North Korean Missile Tests and Northeast Asia’s Evolving Security Architecture

By | April 05, 2023 | No Comments

USAF B-52 bomber with South Korean fighter escorts, 20 December 2022, image via US Forces in Korea

The first three months of 2023 have already seen a flurry of developments in and around North Korea. Kim Jong-un has presided (in some cases directly) over tests of four intercontinental ballistic missiles already this year, and seven separate tests of short-range missiles, including launches from submarines. Such was the density of the missile launches, that, if you woke up on any given morning thus far this year in South Korea or Japan, there was about an 11% chance of a North Korean missile test occuring on that day.  

North Korean state media, of course, has its own way of justifying these actions, and using them to bolster the image of its leadership and even anchor a new point of succession.

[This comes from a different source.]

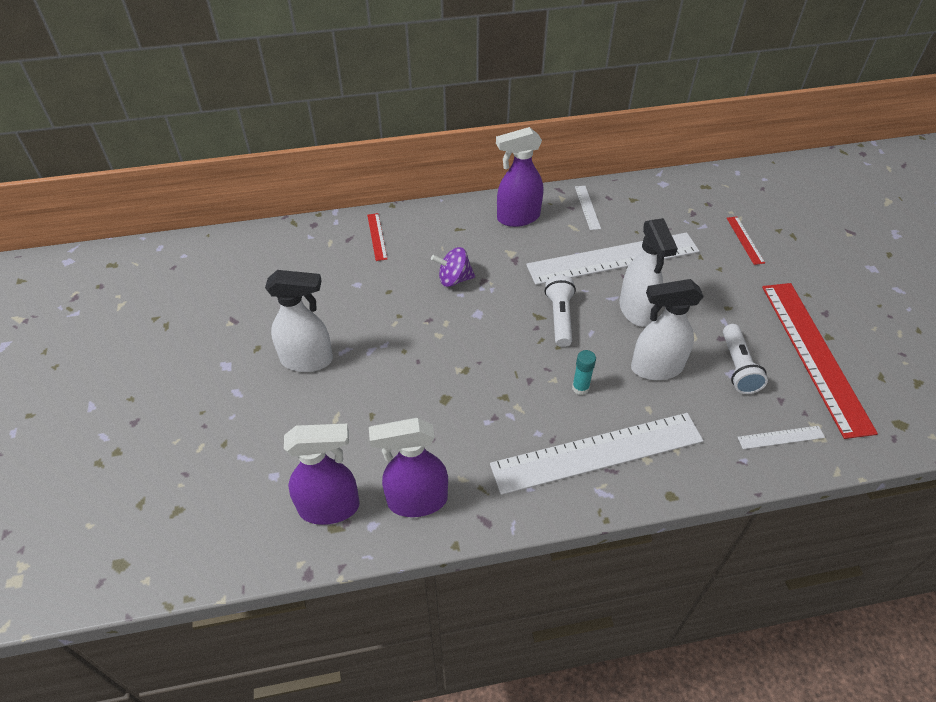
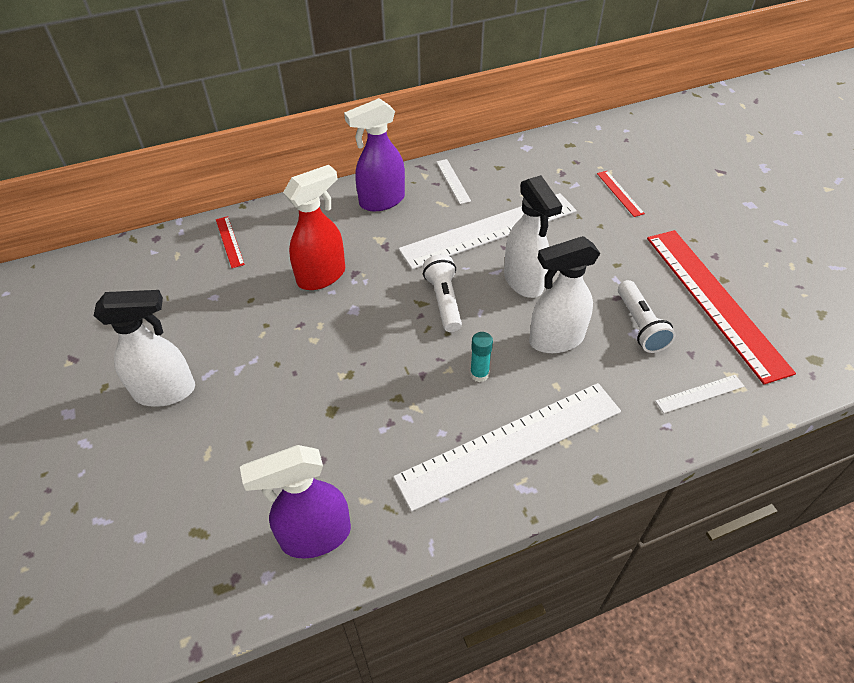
camera: 10 degrees left, 0 degrees up
(330, 507) = (213, 563): purple spray bottle -> none
(454, 279) = (322, 276): purple spinning top -> red spray bottle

Mainly however, the North Korean media places primary emphasis on US-South Korean military drills — by which they seem to mean not just the eleven days of “Freedom Shield” joint excercises which commenced on March 13. Among points of concern for the North Korean leadership were “extended deterrence” exercises and deployment of B-52 bombers to Korea in late December 2022, the visit of US Defense Secretary Lloyd Austin to Seoul in January and the announcement of more tabletop exercises in February. The B-52s again made an appearance over South Korea on March 6, 2023. 

Secretary Austin’s statement that “trilateral cooperation with Japan enhances all of our security” was not simply about deploying US assets from Japan. Andrew Yeo covers the range of new cooperation between South Korea in Japan around President Yoon’s visit to Tokyo in mid-March. American think tanks have nary a negative word to say about this emerging cooperation, as it represents a doorway that US policy makers and Congressional staffers have been pushing on for some time.   

Jesse Johnson of the Japan Times described renewed momentum toward normalizing the General Security of Military Information Agreement (GSOMIA), describing how one of Kim Jong-un’s missile tests threatened Hokkaido just a few hours before the Japan-ROK summit.

Between the war in Ukraine, Chinese assertiveness and Kim Jong-un’s missile spree, there appears to be little domestic pushback to Japan’s proposed 26% hike in defense expenditures, with the main  obstacle to implementation being procedural fiscal differences within the ruling Liberal Democratic Party rather than a unified opposition to the increase itself. An excellent report from Xiao Zhang and Nan Tian at SIPRI places the recent committments within the context of budgetary rises and changing definitions of national defense since 2017, effectively reminding us that the legacies of Abe Shinzo remain highly relevant. 

Japanese Prime Minister Kishida in November 2021, via Kyodo News.

Kishida’s visit to Kyiv  in March emphasised his Party’s proactive stance on the conflict with Russia and placed Japan well ahead of the more reticent stance of South Korea on this issue. Seoul’s reluctance to take more public actions in support of Ukraine has been covered extensively, and appropriately caveated, by Anthony Rinna here at Sino-NK and for his recent writing for National Bureau of Asian Research.  

Finally, amidst the shifting architecture and ongoing missile sprees, it may bear recalling that Ankit Panda, a Senior Fellow at the Carnegie Endowment, has produced a book worth consulting when it comes to North Korean missile capabilities and ambitions. Of particular interest is Panda’s discussion of submarine capabilities, given that underwater emphasis in Kim Jong-un’s personally supervised short-range missile tests in March, and in this week’s remarkable new trilateral US-ROK-Japan joint excercises in submarine detection and deterrance. 

In addition to its salience as background to the events of this spring, Panda’s book ultimately reminds us of the seriousness of the problem of nuclear war in Northeast Asia, or a global nuclear conflict that begins in Northeast Asia. 

Kim Jong Un and the Bomb is an engaging and comprehensive brief on North Korea’s nuclear and missile capabilities, and it represents an important update to the literature. Panda’s book provides heft to the individual role of Kim Jong-un as explored in biographies by Anna Fifield and Jung Pak, and shows potential to speak to scholars of authoritarianism or state legitimacy in North Korea. Readers will occasionally need to work through a thicket of acronyms and missile design titles (summarized in a tidy five-page appendix), but this book is far more than just the prose equivalent of a high-grade satellite photograph. The writing walks a line between wonky and colloquial, with approachable asides like “it is far easier to send things into space—whether nuclear missiles or humans—than to safely return them” (219). In some cases it might be profitably paired in the classroom with The 2020 Commission, Jeffrey Lewis’ ironic and counterfactual exploration of the strategic and human consequences that a “limited” nuclear war with North Korea would actually entail.

Citation: Adam Cathcart, ‘Review of ‘Kim Jong Un and the Bomb: Survival and Deterrence in North Korea’ by Ankit Panda‘, Pacific Affairs, Vol. 94, No. 4, 754-756.